Professor of Economic and Political Geography, Department of Economics, Ca’ Foscari University, Venice. He is Director of SELISI (Director, School of Economics, Languages and Entrepreneurship, Ca’ Foscari University of Venice). He studied at the Universities of Venice (Ca’ Foscari) and Rotterdam (EUR). Before moving to the Department of Economics in 2013, he worked for 17 years in the Department of Environmental Sciences at Venice University. He has a multi-disciplinary background, particularly at the interaction between applied economics and geography, and environmental studies. Soriani’s main areas of expertise are in economic geography and environmental governance. In particular, Professor Soriani made research on port-city evolution and change (urban waterfront redevelopment, re-utilisation of redundant areas and urban marketing), Integrated Coastal Zone Management (no-statutory plans and voluntary programs), climate change, environmental policies and resilience in urban areas, with particular reference to coastal cities.

Takashi Yamazaki

Professor of Geography at Osaka Metropolitan University, Japan. He received his Ph.D. in political geography from the University of Colorado at Boulder in USA. His current research interest concerns Okinawa’s (de)militarization and critical geopolitics on the East China Sea. He was a Steering Committee member of the IGU Commission on Political Geography from 2004 to 2016 (Co-chair from 2014 to 2016). Within Japan, he established and chaired the Political Geography Research Group of the Human Geographical Society of Japan from 2011 to 2015 and organized the IGU Thematic Conference on “Islands in Relations” in Osaka, Japan, in 2023. His publications include Space, Place, and Politics: Towards a Geography of Politics (Nakanishiya, 2013 in Japanese), ‘The US militarization of a ‘host’ civilian society: the case of post-war Okinawa, Japan’ in S. Kirsch and C. Flint eds.

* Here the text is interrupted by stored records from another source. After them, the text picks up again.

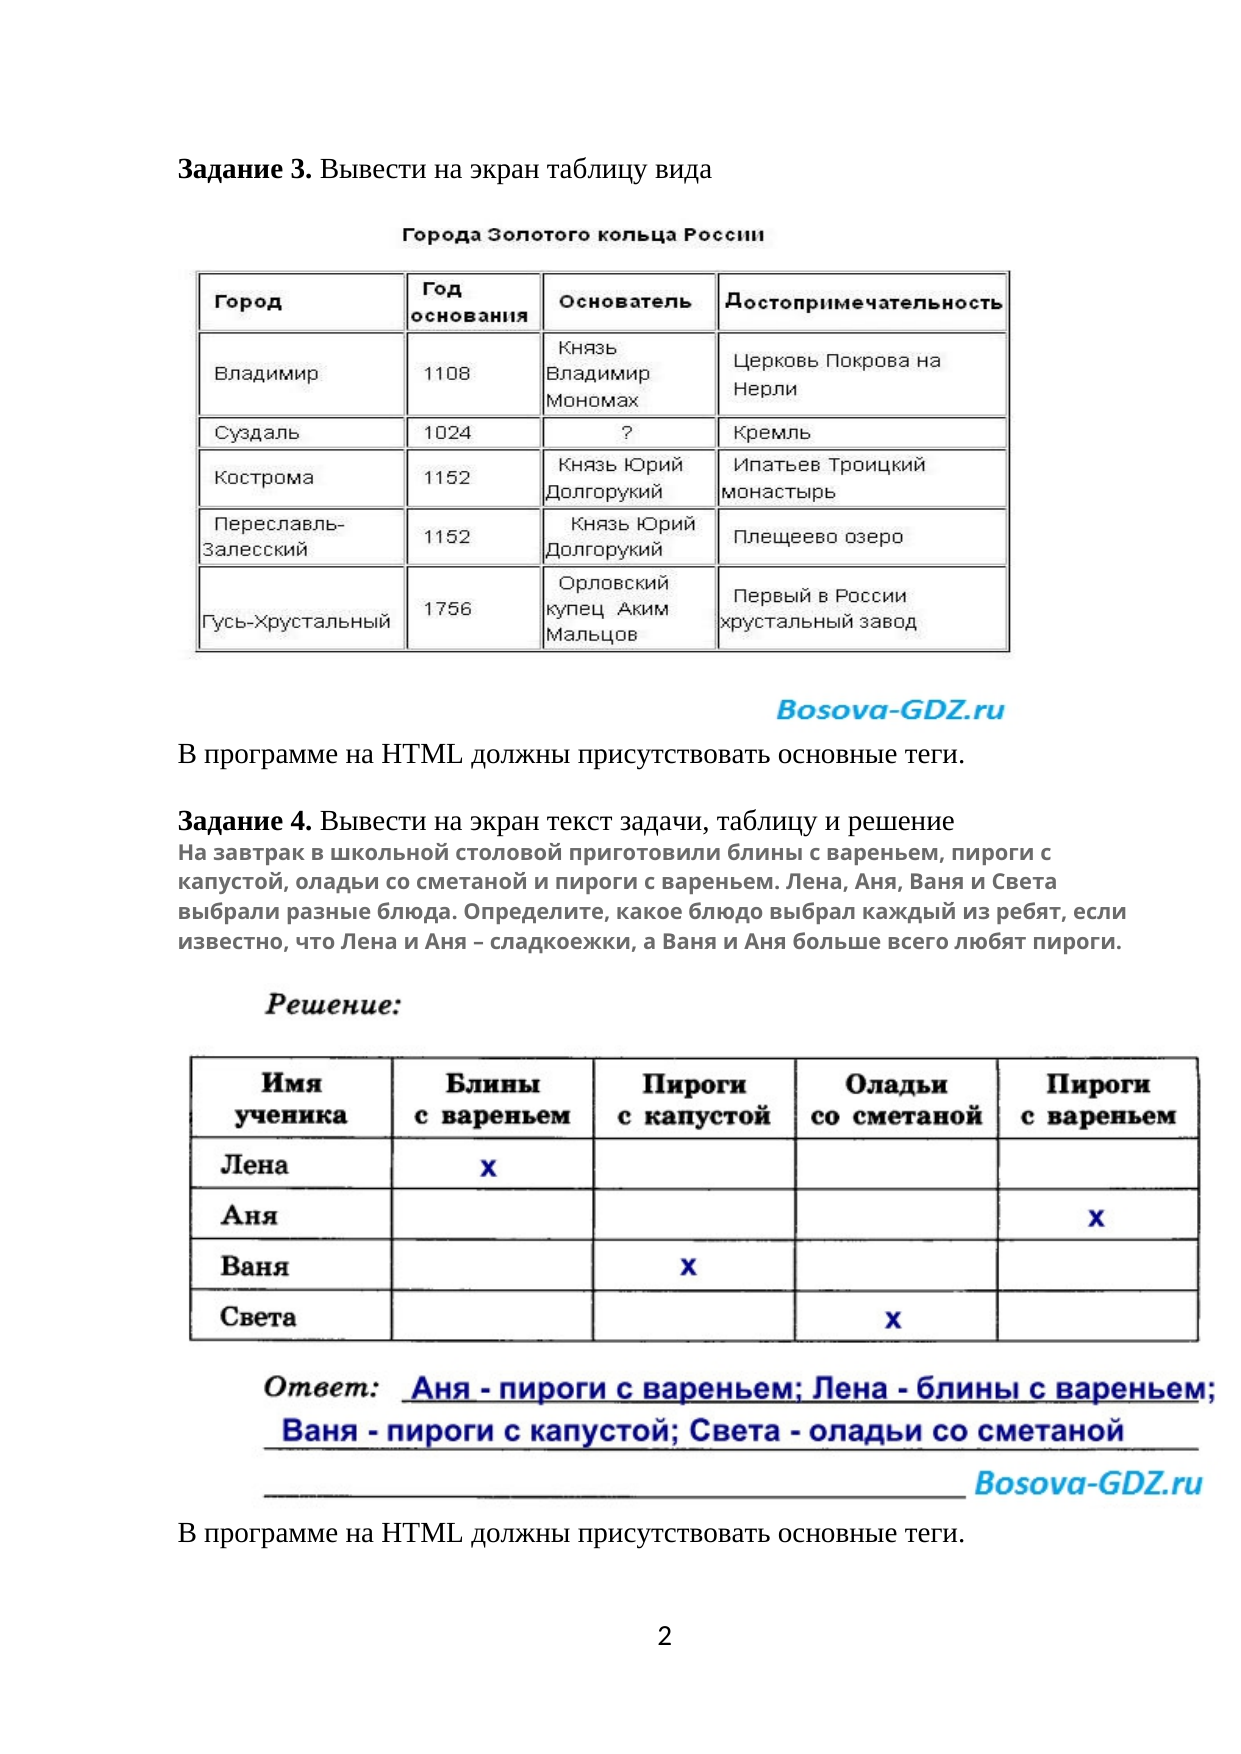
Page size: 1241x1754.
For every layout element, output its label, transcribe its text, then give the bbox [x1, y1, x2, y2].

text В программе на HTML должны присутствовать основные теги. [177, 1515, 1152, 1548]
text В программе на HTML должны присутствовать основные теги. [177, 736, 1152, 769]
picture [177, 983, 1221, 1515]
text Задание 4. Вывести на экран текст задачи, таблицу и решение [177, 803, 1152, 837]
text Задание 3. Вывести на экран таблицу вида [177, 152, 1152, 185]
picture [177, 218, 1023, 736]
text На завтрак в школьной столовой приготовили блины с вареньем, пироги с капустой, оладьи со сметаной и пироги с вареньем. Лена, Аня, Ваня и Света выбрали разные блюда. Определите, какое блюдо выбрал каждый из ребят, если известно, что Лена и Аня – сладкоежки, а Ваня и Аня больше всего любят пироги. [177, 837, 1152, 983]
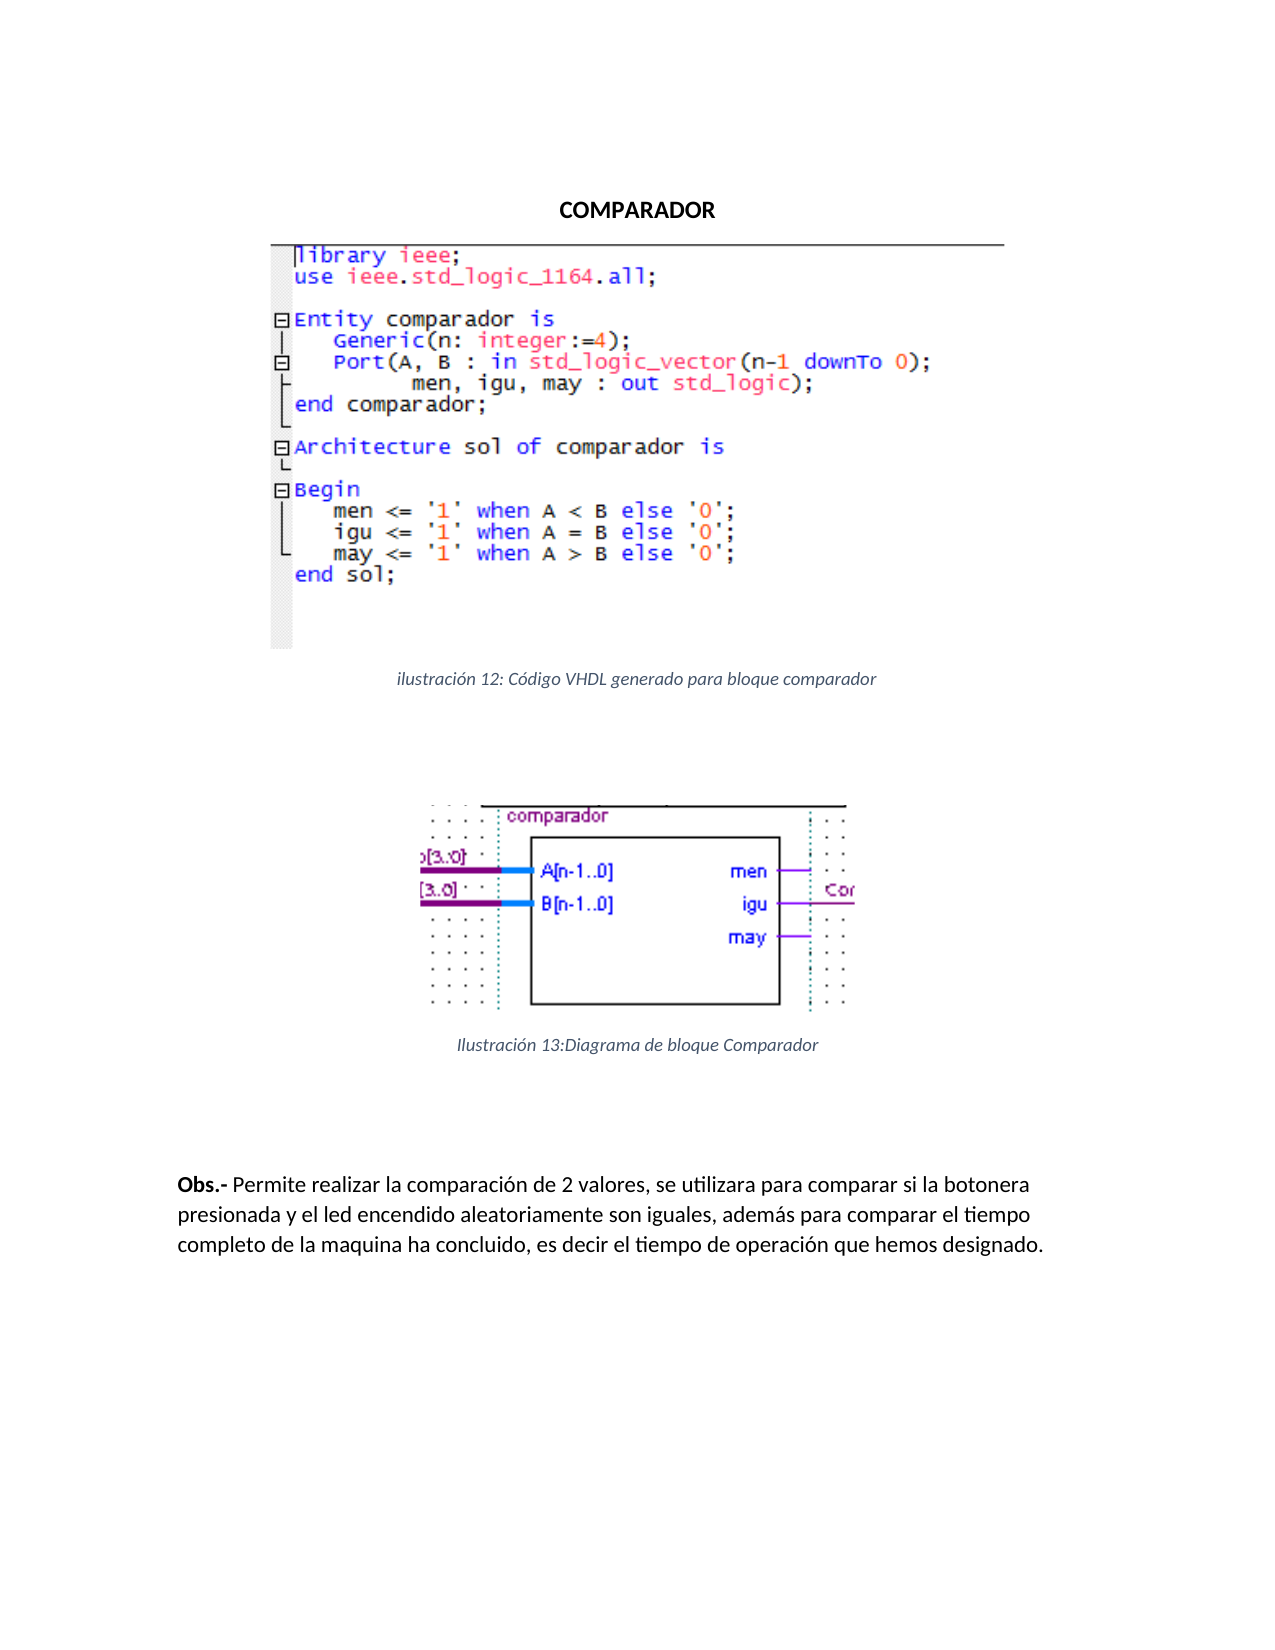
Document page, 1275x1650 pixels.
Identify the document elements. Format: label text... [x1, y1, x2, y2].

text Obs.- Permite realizar la comparación de 2 valores, se utilizara para comparar si la botonera presionada y el led encendido aleatoriamente son iguales, además para comparar el tiempo completo de la maquina ha concluido, es decir el tiempo de operación que hemos designado. [177, 1170, 1098, 1259]
text Ilustración :Diagrama de bloque Comparador [177, 1033, 1098, 1056]
picture [420, 805, 855, 1014]
picture [270, 244, 1005, 649]
text COMPARADOR [177, 194, 1098, 225]
text ilustración : Código VHDL generado para bloque comparador [177, 667, 1098, 690]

Reconstructing Conflict: Integrating War and Post-War Geographies (Ashgate, 2011), and ‘The reinstitutionalization of island identities in Japan’ in D. Kaplan and G. Herb eds. Scaling Identities: Nationalism and Territoriality (Rowman & Littlefield, 2017), and ‘The COVID-19 pandemic and bio/geopolitics in Japan’ in S. Brunn and D. Gilbreath eds. COVID-19 and a World of Ad Hoc Geographies (Springer, 2022).